Progress? yes. We've got a working EXEcutable of sorts.
Results so far:
win32 port now includes multithreading, using pthreads-Win32 (great
stuff!), and also includes regex processing (though this feature has NOT
been tested yet!) using tre ( http://laurikari.net/tre/ ).
Today has been spent almost entirely hunting down those pesky
multithreading and memleak bugs, but I got them all... well, at least
enough of them to get pavuk to grab an entire MediaWiki-based site,
which features compressed transmission and a few other wicked things.
Next to that I also tested pavuk on my own sites and found the 'gzip'
decompression was very aggressive: my apache will send a 'text/gzip'
mime type for any files available on the site in .gz form. Those files
should _not_ be decompressed as they were intended to be compressed from
the start, so pavuk now checks if the URL ends on a 'gz', 'tgz' or 'z'
(and 'Z') extension, in which case the auto-decompress is not applied.

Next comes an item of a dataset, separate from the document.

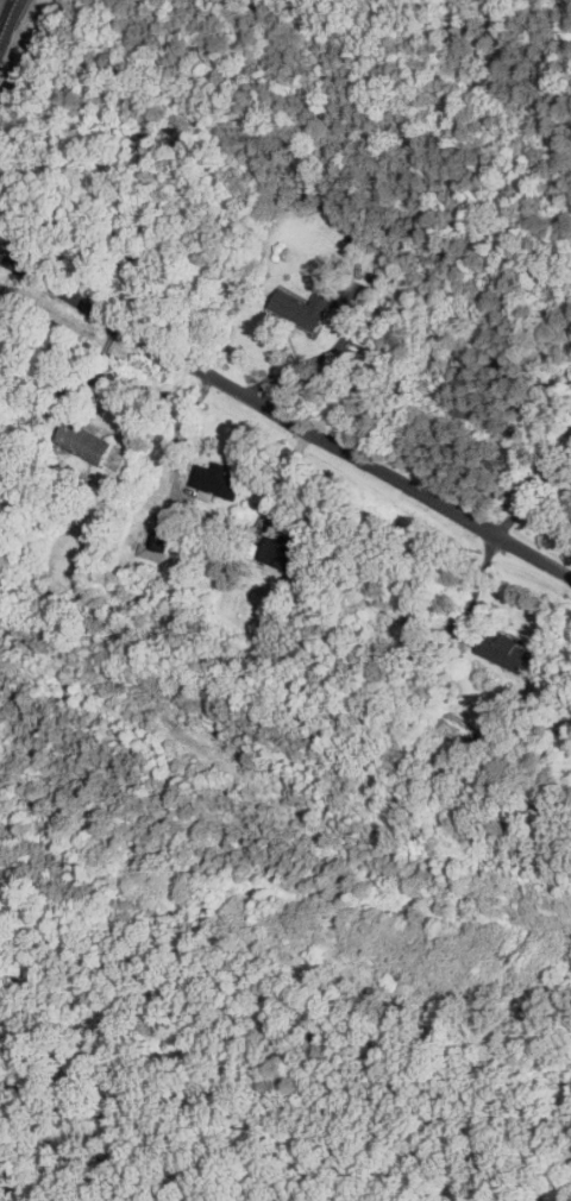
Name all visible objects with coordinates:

I think this stuff is nearing completion (though the really hard part
remains ;-) = writing documentation).
I'll have to check with Dirk what he thinks about the way to go ahead,
so for now I'll provide a URL where you can grab the complete source
tree, including MSVC2005 project files and libraries (in source code
form): libtre, zlib and openssl (I use a special build of that for all
my projects).
In the archive a 'debug build' pavuk.exe can be found in the
pavuk/pavuk_Debug/ directory. Note that it will only run in environments
where the MSVC8.0 runtime libraries have been installed. (And then
there's that Microsoft @#$% about the embedded manifest and all. :-(
Anyway, the build has all the libraries statically linked in (that's why
it's rather large) except the MSVC 8.0 runtime.

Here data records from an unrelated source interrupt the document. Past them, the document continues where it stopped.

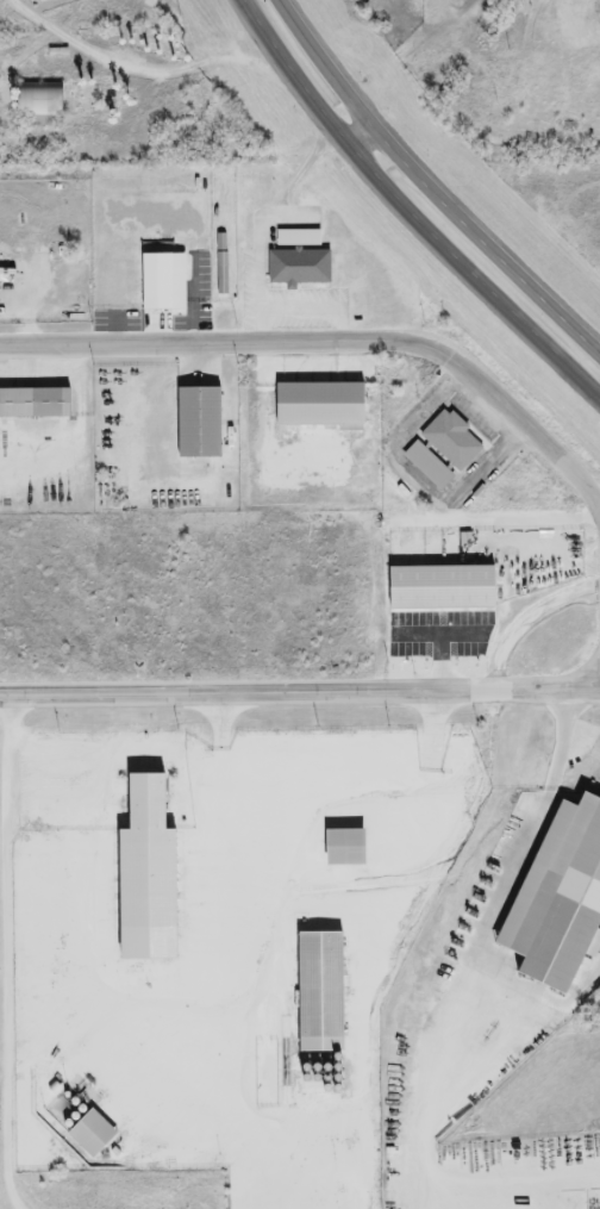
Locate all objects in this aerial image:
building: (36, 104)
road: (359, 139)
road: (428, 191)
road: (405, 212)
building: (297, 268)
building: (161, 282)
road: (218, 344)
building: (33, 404)
road: (524, 423)
building: (196, 424)
building: (450, 442)
building: (426, 467)
road: (300, 696)
road: (582, 743)
road: (328, 787)
road: (487, 950)
road: (521, 1047)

FYI: 'chunky' has not yet been removed entirely, though the 'chunky/DoS'
sections can be in/excluded at build time by configuring the proper
#define in config.h now.
URL to grab the current state of the art:
Changelog (17K) - additions at the bottom:
http://www.hobbelt.com/pavuk-temp/pavuk-20070507-a.ChangeLog.i_a.txt
full sourcecode + debug EXE:
http://www.hobbelt.com/pavuk-temp/pavuk-20070507-a.7z
Take care,
Ger Hobbelt
TODO:
- BUG FIXING: I still wonder why halfway down the grab there was this
completely mangled URL/path which dumped a screen full of the same
high-ASCII character. Smells bad. Smells like memory corruption if you
ask me. Hm...
- CLEANUP: take out the DBGdecl/DBGpass/DBGvars tweak (see config.h) to
help me track mem leaks in MSVC debug builds.

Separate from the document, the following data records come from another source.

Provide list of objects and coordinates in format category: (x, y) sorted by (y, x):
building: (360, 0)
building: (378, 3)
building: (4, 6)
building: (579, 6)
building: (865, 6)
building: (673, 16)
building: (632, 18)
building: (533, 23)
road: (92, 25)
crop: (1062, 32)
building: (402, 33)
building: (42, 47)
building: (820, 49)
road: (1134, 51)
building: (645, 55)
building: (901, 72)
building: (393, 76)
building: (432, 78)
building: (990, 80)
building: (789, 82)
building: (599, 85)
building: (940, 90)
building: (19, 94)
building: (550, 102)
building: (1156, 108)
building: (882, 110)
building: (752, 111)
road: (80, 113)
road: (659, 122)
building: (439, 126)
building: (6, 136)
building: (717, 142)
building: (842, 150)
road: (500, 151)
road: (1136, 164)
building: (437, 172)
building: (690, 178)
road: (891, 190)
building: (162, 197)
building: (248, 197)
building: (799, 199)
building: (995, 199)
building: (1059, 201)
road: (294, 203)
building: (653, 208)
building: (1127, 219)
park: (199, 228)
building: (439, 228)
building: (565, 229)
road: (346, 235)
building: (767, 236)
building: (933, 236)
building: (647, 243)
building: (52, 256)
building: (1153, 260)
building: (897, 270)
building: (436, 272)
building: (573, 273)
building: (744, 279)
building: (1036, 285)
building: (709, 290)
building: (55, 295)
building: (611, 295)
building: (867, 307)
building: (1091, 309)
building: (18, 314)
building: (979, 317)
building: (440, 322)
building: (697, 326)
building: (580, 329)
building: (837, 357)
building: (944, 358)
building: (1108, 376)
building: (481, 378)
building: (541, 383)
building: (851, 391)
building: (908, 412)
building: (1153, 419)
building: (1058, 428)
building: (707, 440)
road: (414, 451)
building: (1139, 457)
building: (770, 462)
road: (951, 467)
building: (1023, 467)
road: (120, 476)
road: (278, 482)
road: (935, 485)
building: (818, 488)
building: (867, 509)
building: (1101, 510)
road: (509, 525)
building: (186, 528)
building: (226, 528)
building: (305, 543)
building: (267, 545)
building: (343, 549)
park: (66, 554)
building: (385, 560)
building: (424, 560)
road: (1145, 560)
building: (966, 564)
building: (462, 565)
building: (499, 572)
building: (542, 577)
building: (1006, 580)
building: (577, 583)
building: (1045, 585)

- TESTS: create some proper test cases where pavuk is going to grab a
piece of a site. pavuk\tests\ is a local start.
- DOCUMENTATION: update documentation (manpage, ...?) & clean up the
original [b]log html pages which I wrote when I was on a mission in
2005/2006.
- CODE MERGE: decide on a way to take out 'chunky/DoS' in such a way
that I can remerge it back into pavuk when the need arises - I sometimes
use this tool to test the websites I develop for clients too.
- ...
>